Seitenauszug:
BOLD setzt sich auf unterschiedlichen Ebenen für queere Menschen ein. Zum einen versuchen sie den Menschen außerhalb der Community Geschichten und Lebensrealitäten der Community durch Filme und Dokumentationen näher zu bringen und somit Aufklärung und Offenheit für diese zu schaffen. Zum anderen bieten sie Trainings in afrikanischen Organisationen an, um das Umfeld, in dem queere Menschen arbeiten, integrativer, freundlicher und respektvoller zu gestalten. Es soll dazu beitragen, Mobbing am Arbeitsplatz aufgrund der sexuellen Orientierung zu verhindern und die Repräsentation queerer Menschen im professionellen Umfeld zu steigern. Außerdem unterstützt das Netzwerk Kreative und Künstler*innen des Kontinents bei ihrer Arbeit, afrikanische Geschichten durch Musik, Kunst und Mode zu erzählen. Musik und Kunst soll so zur Aufklärung beitragen und bestehende gesellschaftliche Normen verändern. 

Coalition of African Lesbians

Die Coalition of African Lesbians ist ein feministisches pan-afrikanisches Netzwerk aus 14 Organisationen, welche sich für Freiheit, Gerechtigkeit und körperliche Selbstbestimmung in zehn Ländern auf dem afrikanischen Kontinent einsetzt. Sie gründete sich bereits im Jahr 2004. Ihr Ziel ist es, die Stimmen vor allem von lesbischen, bisexuellen und trans* Frauen zu stärken. Sie wollen die zunehmende Gewalt gegenüber Frauen der LGBTQIA* Community bekämpfen und streben eine schärfere Verfolgung der Täter*innen an. Das allumfassende Ziel ist es, unterschiedlichste Kampagnen in den verschiedenen afrikanischen Ländern zu vernetzen und zu koordinieren, um  Gerechtigkeit für die Community auf kontinentaler Ebene zu fordern und zu fördern.

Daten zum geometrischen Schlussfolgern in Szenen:
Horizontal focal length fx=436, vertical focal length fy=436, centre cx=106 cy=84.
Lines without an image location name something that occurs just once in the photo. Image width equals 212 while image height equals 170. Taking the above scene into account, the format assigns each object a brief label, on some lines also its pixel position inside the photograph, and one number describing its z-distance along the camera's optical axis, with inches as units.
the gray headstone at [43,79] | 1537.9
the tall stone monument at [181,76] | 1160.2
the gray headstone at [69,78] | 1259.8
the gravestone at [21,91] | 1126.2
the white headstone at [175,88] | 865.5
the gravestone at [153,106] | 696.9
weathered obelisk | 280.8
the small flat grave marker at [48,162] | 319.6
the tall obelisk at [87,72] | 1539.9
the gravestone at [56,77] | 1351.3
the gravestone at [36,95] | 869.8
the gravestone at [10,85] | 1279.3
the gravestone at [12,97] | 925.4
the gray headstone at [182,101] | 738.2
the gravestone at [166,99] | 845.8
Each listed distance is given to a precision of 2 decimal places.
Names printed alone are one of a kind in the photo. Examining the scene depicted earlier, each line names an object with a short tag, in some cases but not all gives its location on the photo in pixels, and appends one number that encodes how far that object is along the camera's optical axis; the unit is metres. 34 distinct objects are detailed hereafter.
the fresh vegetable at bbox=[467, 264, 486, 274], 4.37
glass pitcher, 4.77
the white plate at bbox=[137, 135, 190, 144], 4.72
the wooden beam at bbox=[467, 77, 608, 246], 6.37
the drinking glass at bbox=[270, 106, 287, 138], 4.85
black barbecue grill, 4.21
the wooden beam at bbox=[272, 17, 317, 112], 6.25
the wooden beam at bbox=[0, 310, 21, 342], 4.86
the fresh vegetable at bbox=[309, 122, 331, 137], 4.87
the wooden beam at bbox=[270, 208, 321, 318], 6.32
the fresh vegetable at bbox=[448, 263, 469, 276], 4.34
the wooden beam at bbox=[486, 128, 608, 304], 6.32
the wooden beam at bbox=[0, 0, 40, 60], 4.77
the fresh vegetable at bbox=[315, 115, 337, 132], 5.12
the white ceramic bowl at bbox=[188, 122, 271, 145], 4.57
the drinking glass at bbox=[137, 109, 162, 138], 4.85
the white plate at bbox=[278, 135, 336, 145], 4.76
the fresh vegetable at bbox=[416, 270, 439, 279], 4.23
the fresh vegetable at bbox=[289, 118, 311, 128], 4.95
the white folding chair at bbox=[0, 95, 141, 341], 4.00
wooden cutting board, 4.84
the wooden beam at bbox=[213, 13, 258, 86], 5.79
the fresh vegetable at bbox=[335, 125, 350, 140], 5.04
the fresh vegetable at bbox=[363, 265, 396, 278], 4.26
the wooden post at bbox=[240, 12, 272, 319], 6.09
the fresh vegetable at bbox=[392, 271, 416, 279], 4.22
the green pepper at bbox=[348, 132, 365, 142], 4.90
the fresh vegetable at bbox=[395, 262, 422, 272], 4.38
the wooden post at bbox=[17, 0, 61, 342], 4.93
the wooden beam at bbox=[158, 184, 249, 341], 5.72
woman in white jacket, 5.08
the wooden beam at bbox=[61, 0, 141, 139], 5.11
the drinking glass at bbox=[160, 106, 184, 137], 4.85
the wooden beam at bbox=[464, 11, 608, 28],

Zu erledigende Aufgaben:
A: Schreibe aus dem Text über queere Netzwerke in Afrika die Passage von „Die Coalition of“ bis einschließlich „und zu fördern.“ wortgetreu ab.
B: Setze den Text über queere Netzwerke in Afrika im Anschluss an seinen letzten Satz fort.

Lösungen zur Übung:
A:
Die Coalition of African Lesbians ist ein feministisches pan-afrikanisches Netzwerk aus 14 Organisationen, welche sich für Freiheit, Gerechtigkeit und körperliche Selbstbestimmung in zehn Ländern auf dem afrikanischen Kontinent einsetzt. Sie gründete sich bereits im Jahr 2004. Ihr Ziel ist es, die Stimmen vor allem von lesbischen, bisexuellen und trans* Frauen zu stärken. Sie wollen die zunehmende Gewalt gegenüber Frauen der LGBTQIA* Community bekämpfen und streben eine schärfere Verfolgung der Täter*innen an. Das allumfassende Ziel ist es, unterschiedlichste Kampagnen in den verschiedenen afrikanischen Ländern zu vernetzen und zu koordinieren, um  Gerechtigkeit für die Community auf kontinentaler Ebene zu fordern und zu fördern.

B:
Die Klage des Lehrers Letsweletse Motshidiemang gegen den Staat Botswana

Dank des Lehrers Letsweletse Motshidiemang hat sich auch die Situation der LGBTQIA* Community in Botswana verändert. Er klagte 2016 gegen den botswansichen Staat, da homosexuelle Handlungen im Land verboten waren. Ein solches Gesetz wollte er mit einer entsprechenden Klage kippen. Das Gesetz sah eine Gefängnisstrafe von bis zu sieben Jahren für solche Handlungen vor. Letsweletse Motshidiemang wollte als schwuler Mann nicht länger in Angst leben und ging gemeinsam mit einem Anwalt rechtlich gegen dieses Gesetz vor. Er gewann die Klage schließlich im Jahr 2019. Der Oberste Gerichtshof entkriminalisierte Homosexualität mit der Begründung, dass es sich „bei der sexuellen Ausrichtung um keine Modeerscheinung handele, sondern den Menschen angeboren sei“. 

Quellen: 

  1. LSVD – Lesben- und Schwulenverband: LGBT-RECHTE WELTWEIT: WO DROHT TODESSTRAFE ODER GEFÄNGNIS FÜR HOMOSEXUALITÄT? (Zugriff Juli 2023)  
  2. ZDF: „Auch in Deutschland längst nicht alles gut“ (Mai 2023)
  3. ZDF: LGBTQ-Community: Zielscheibe der Republikaner (Juni 2023)
  4. ZDF: Ugandas Präsident stimmt Anti-LGBTQ-Gesetz zu (Mai 2023)  
  5. Zeit: Afrikanisch, queer und selbstbewusst – Mut zur Sichtbarkeit (Juni 2022)
  6. National Gay & Lesbian Human Rights Commission (Stand August 2023)
  7. Heinrich Böll Stiftung: Kenia: Welchen Preis zahlt die LGBTIQ-Community für ihren Kampf gegen Diskriminierung? (März 2023)
  8. CAL Coalition – Instagram @calcoalition
  9. Sigrid Rausing Trust: Coalition of African Lesbians (Zugriff Juli 2023)  
  10. Bold Network Africa (Zugriff Juli 2023)
  11. Fluter: „Politik ist mir egal, ich wollte einfach frei sein“ (August 2023)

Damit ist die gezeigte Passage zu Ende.